DIRECTIVE:
Line filter on the word "Khoan": copy each matching line from the entries.
#### DATA RECORDS ####
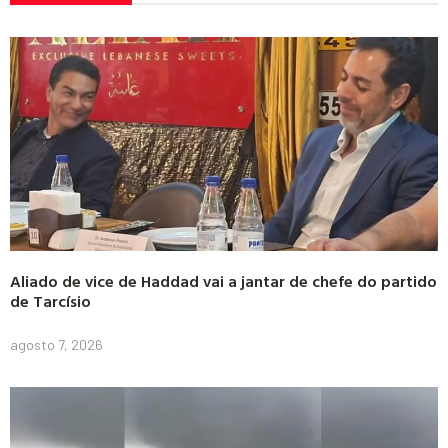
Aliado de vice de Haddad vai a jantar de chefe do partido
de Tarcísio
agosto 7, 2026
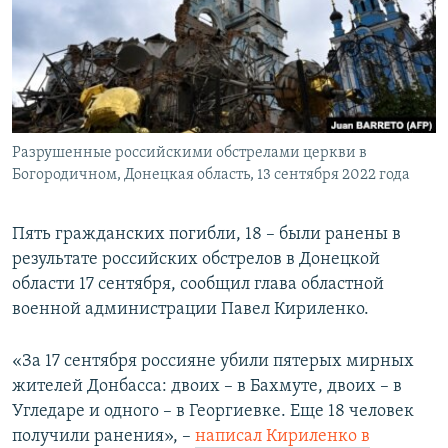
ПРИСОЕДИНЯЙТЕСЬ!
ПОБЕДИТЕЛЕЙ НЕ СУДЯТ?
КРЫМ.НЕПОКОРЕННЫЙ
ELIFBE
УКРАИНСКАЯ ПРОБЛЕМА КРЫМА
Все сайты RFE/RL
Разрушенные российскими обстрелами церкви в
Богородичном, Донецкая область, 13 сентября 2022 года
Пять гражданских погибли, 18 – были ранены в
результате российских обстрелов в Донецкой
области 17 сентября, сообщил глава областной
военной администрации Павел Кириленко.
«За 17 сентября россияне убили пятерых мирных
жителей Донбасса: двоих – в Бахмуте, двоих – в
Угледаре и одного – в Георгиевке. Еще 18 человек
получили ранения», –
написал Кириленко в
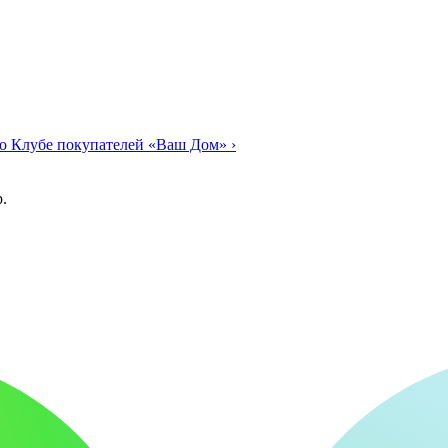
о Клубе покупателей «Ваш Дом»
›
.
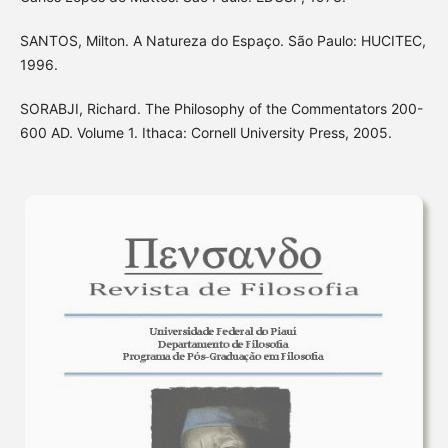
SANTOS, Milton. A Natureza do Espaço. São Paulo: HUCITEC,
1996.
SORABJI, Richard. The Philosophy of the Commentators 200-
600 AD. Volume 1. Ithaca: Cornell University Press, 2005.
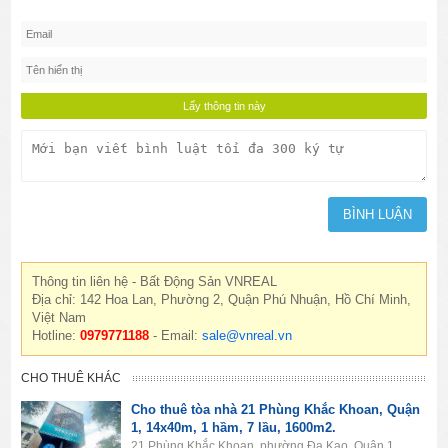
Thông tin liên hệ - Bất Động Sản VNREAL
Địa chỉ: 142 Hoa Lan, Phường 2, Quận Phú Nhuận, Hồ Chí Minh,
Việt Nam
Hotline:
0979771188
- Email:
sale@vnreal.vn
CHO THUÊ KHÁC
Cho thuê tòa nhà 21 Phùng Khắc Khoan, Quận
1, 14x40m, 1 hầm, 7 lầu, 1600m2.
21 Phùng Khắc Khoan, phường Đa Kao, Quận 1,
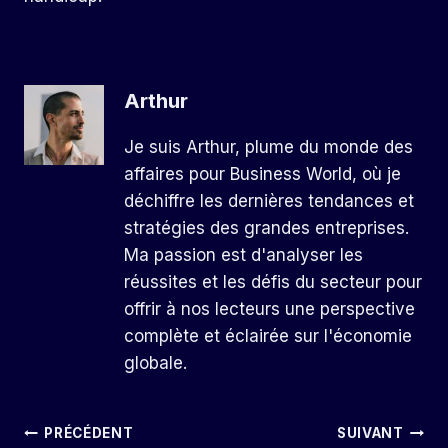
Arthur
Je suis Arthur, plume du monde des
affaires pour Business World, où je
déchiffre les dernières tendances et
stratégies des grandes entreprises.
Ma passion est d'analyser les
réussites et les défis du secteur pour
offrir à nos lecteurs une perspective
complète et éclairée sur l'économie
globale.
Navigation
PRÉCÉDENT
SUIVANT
####
#### DATA RECORDS ####
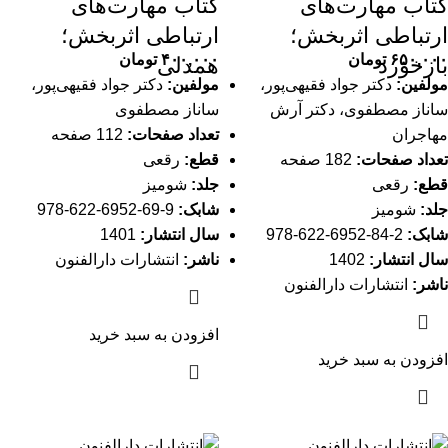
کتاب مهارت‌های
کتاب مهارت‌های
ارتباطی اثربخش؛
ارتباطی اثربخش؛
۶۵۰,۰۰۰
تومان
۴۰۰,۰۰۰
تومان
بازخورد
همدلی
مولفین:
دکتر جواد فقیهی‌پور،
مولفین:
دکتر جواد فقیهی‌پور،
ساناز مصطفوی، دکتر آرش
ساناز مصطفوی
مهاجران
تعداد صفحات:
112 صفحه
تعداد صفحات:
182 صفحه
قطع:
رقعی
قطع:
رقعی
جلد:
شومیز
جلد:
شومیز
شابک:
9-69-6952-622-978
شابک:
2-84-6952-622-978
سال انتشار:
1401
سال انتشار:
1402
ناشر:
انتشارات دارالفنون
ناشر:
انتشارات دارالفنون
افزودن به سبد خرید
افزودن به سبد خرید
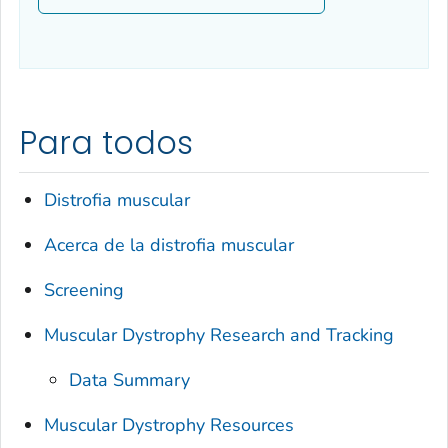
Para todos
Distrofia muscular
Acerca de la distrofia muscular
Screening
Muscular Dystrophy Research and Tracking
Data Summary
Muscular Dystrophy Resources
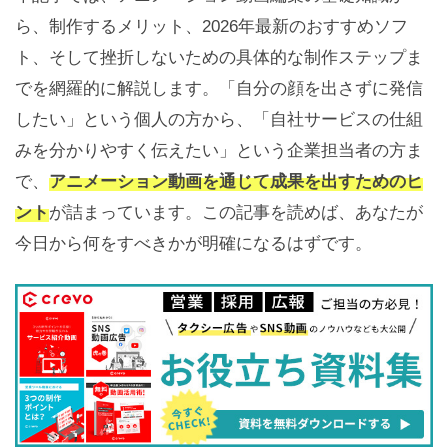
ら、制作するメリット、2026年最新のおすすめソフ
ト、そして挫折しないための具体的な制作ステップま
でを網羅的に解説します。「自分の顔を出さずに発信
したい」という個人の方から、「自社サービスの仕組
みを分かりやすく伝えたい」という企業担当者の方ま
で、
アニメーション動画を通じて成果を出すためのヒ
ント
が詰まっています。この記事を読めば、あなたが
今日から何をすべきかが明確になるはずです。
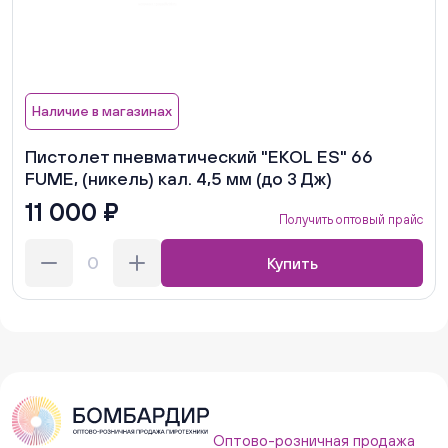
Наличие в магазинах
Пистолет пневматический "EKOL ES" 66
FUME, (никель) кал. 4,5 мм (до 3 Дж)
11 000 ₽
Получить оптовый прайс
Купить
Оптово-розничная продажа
####
YOUR SOLUTION:
Cho thuê tòa nhà 21 Phùng Khắc Khoan, Quận
21 Phùng Khắc Khoan, phường Đa Kao, Quận 1,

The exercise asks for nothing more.